Outils pour l'égalité à l'école

Voici un article d'une interview de monsieur Auduc réalisé auprès du site "enseignants pour enfance" :

Interview de Jean-Louis Auduc sur les « Outils pour l’égalité filles-garçons à l’école »

mardi 2 décembre 2014, par oleg

Jean-Louis Auduc, professeur agrégé d’histoire, a enseigné en collège et en lycée. Comme directeur-adjoint de l’IUFM de Créteil, il a mis en place des formations sur les relations parents-enseignants à partir de 1999 et a travaillé sur la question de la mixité scolaire. Au nom de cette double compétence, il a été consulté par le Ministère de l’Education nationale au sujet des « Outils pour l’égalité filles-garçons à l’école ». Sur ce projet et sa mise en œuvre, nous lui avons posé les questions suivantes, auxquelles il a répondu en toute liberté.

Jean-Louis Auduc, pouvez-vous tout d’abord vous présenter et dire ce qui vous a amené à réfléchir à la question de la mixité à l’école ?
Comme je l’ai dit dans un texte « Dix conseils pour bien gérer la mixité filles-garçons »[1], mettre des garçons et des filles ensemble dans la classe ne résout en aucun cas la question de l’égalité des droits des uns et des autres. La mixité n’a jamais été pensée en France. La conséquence de cette situation m’est apparue comme un échec scolaire masculin précoce qui n’apparaissait pas dans les statistiques indifférenciées. Celles-ci évoquent150 000 jeunes sortant sans qualification, sans dire qu’il y a plus de 110 000 jeunes garçons. De même, on parle de 20% de jeunes élèves ne sachant pas lire au sortir de l’école primaire, sans dire qu’il s’agit de près d’un garçon sur trois et de moins d’une fille sur 8 ! La situation est également catastrophique dans le domaine de la lecture : 32% des garçons (près d’un garçon sur trois) n’atteignent pas en 2012 le niveau de compétence en compréhension de l’écrit, considéré comme un minimum à atteindre pour réussir son parcours .

Prendre conscience de l’échec scolaire masculin précoce est un véritable enjeu de société. Faire réussir tous les élèves, quel que soit leur genre, peut permettre de diminuer la violence, de rendre le travail sur les stéréotypes plus efficace. Il ne s’agit pas de prôner des classes non-mixtes, mais de mieux penser la gestion pédagogique de la mixité dans le cadre de classes mixtes, pour toujours plus mettre en place les conditions d’un meilleur vivre ensemble. Il n’est plus possible d’en rester à la situation actuelle tant l’échec scolaire masculin est précoce et pèse sur notre société. Les inégalités dans la réussite scolaire apparaissent pour une bonne part liées à une pédagogie inadaptée qui pénalise massivement les garçons et particulièrement ceux des milieux défavorisés où les familles ne peuvent compenser les manques de l’école. Le défaut français d’enseigner pareillement à tous les élèves sans prendre en compte leurs spécificités, leurs rythmes, apparaît comme responsable d’un échec scolaire des garçons face à des filles plus matures dans certains domaines. Mon objectif principal vise donc à lutter contre l’indifférenciation. Un enseignant a devant lui des filles et des garçons et c’est une erreur de n’évoquer que des « élèves ».

▶ [JEU D'ENREGISTREMENTS]
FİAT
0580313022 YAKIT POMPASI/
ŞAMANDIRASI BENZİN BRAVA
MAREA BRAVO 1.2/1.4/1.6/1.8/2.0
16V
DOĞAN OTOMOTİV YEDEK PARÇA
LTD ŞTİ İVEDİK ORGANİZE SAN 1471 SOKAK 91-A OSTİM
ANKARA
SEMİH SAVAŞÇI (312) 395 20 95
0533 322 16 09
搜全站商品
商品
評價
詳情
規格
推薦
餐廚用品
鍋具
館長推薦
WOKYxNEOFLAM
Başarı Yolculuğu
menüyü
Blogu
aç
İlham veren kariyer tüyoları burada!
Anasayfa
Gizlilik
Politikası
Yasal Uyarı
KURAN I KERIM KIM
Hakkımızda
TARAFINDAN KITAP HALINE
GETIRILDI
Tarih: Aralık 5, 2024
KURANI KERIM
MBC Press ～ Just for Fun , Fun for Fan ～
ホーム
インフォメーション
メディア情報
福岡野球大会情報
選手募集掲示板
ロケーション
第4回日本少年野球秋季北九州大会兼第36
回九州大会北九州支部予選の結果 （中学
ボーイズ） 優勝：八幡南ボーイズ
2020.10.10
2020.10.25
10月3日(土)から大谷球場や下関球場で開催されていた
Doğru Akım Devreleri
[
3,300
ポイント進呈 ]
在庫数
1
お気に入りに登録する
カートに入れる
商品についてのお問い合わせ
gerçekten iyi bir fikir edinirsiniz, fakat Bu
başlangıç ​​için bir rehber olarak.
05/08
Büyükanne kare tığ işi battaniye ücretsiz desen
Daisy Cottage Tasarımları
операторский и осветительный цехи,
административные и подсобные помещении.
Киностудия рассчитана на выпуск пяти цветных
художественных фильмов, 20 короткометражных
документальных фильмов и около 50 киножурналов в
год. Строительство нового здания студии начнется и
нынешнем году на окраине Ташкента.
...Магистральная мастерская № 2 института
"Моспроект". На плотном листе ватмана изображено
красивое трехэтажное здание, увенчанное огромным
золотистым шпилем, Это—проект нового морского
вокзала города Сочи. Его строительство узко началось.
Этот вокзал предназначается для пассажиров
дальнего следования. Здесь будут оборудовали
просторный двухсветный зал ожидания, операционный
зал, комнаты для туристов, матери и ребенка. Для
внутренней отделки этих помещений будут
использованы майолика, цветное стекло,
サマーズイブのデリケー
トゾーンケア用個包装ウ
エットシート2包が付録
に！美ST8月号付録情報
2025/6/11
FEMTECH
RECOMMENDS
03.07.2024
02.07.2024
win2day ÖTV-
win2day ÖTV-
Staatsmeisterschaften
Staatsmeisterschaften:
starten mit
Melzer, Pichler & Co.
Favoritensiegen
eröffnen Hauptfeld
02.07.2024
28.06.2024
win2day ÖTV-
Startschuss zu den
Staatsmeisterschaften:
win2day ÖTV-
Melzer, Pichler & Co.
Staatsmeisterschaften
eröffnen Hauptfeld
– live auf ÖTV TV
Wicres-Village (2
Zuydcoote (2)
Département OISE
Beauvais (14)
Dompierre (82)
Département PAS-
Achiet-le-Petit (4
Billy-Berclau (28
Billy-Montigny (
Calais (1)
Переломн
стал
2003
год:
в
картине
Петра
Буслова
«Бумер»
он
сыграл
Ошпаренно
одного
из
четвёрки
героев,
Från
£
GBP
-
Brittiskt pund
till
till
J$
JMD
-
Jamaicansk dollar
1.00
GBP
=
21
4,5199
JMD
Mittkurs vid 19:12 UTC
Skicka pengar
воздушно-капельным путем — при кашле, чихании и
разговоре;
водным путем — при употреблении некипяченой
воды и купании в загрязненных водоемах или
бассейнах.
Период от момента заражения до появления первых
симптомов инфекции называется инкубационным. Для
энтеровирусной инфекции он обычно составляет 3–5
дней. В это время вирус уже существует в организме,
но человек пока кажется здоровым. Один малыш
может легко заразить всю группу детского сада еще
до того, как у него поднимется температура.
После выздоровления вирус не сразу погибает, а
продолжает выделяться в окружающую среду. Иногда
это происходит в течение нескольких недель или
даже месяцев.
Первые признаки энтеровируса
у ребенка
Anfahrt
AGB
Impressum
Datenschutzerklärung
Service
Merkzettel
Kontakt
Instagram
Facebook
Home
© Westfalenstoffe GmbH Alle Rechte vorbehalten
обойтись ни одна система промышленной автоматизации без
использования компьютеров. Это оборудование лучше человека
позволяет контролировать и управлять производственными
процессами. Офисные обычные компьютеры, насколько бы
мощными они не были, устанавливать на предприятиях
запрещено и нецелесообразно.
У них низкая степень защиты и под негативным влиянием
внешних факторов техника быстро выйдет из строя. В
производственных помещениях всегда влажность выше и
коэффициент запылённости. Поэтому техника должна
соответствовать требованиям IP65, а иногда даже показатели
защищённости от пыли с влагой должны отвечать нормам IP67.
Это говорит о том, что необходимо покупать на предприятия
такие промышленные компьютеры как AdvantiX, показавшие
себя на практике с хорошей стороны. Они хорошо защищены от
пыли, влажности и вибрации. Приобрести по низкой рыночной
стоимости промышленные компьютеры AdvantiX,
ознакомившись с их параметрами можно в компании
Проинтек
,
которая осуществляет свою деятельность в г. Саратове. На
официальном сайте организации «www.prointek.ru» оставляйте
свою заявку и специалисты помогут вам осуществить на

▶ [CONSIGNES À SUIVRE]
**a)** D'après l'interview sur l'égalité filles-garçons à l'école, quelle part des garçons n'atteint pas en 2012 le niveau de compétence minimal en compréhension de l'écrit ?
**b)** Rédigez la suite de l'interview sur l'égalité filles-garçons à l'école, en reprenant après sa dernière phrase.

▶ [RÉPONSES PAR NUMÉRO]
**a)** 32 % des garçons, soit près d'un garçon sur trois.

**b)**
Quelle a été votre contribution aux "Outils pour l’égalité entre les filles et les garçons à l’école" ?
Je mène des recherches dans deux domaines :
L’amélioration des relations parents-enseignants, ce qui m’a amené à travailler avec la commission parlementaire présidée par Xavier Breton [2], à écrire différents articles et ouvrages sur la question et à piloter un comité de réflexion sur les relations Familles-Ecole auprès d’une grande fédération de parents d’élèves.
L’échec scolaire masculin précoce et notamment les grandes difficultés des jeunes garçons à l’entrée au collège en proie à une crise d’identité lors de la sortie de l’enfance, celle-ci étant due notamment à l’absence de modèles masculins.
C’est par rapport à ces deux compétences que je suis intervenu dans une interview sur le site national du ministère et lors du séminaire national qui s’est tenu à l’École Supérieure de l’Éducation Nationale du 26 au 28 novembre 2014. J’ai fait le pari de la reconnaissance de la voie dangereuse que représentaient les approches précédentes et celui de l’intelligence des acteurs de l’Éducation nationale. Quand Ludovine de La Rochère déclare le 27 novembre 2014 « le contenu de ce nouveau site internet est plus raisonnable, c’est très positif », je pense avoir eu raison de contribuer à améliorer le dispositif mis en place.

Dans l’ensemble, que pensez-vous de ce projet ?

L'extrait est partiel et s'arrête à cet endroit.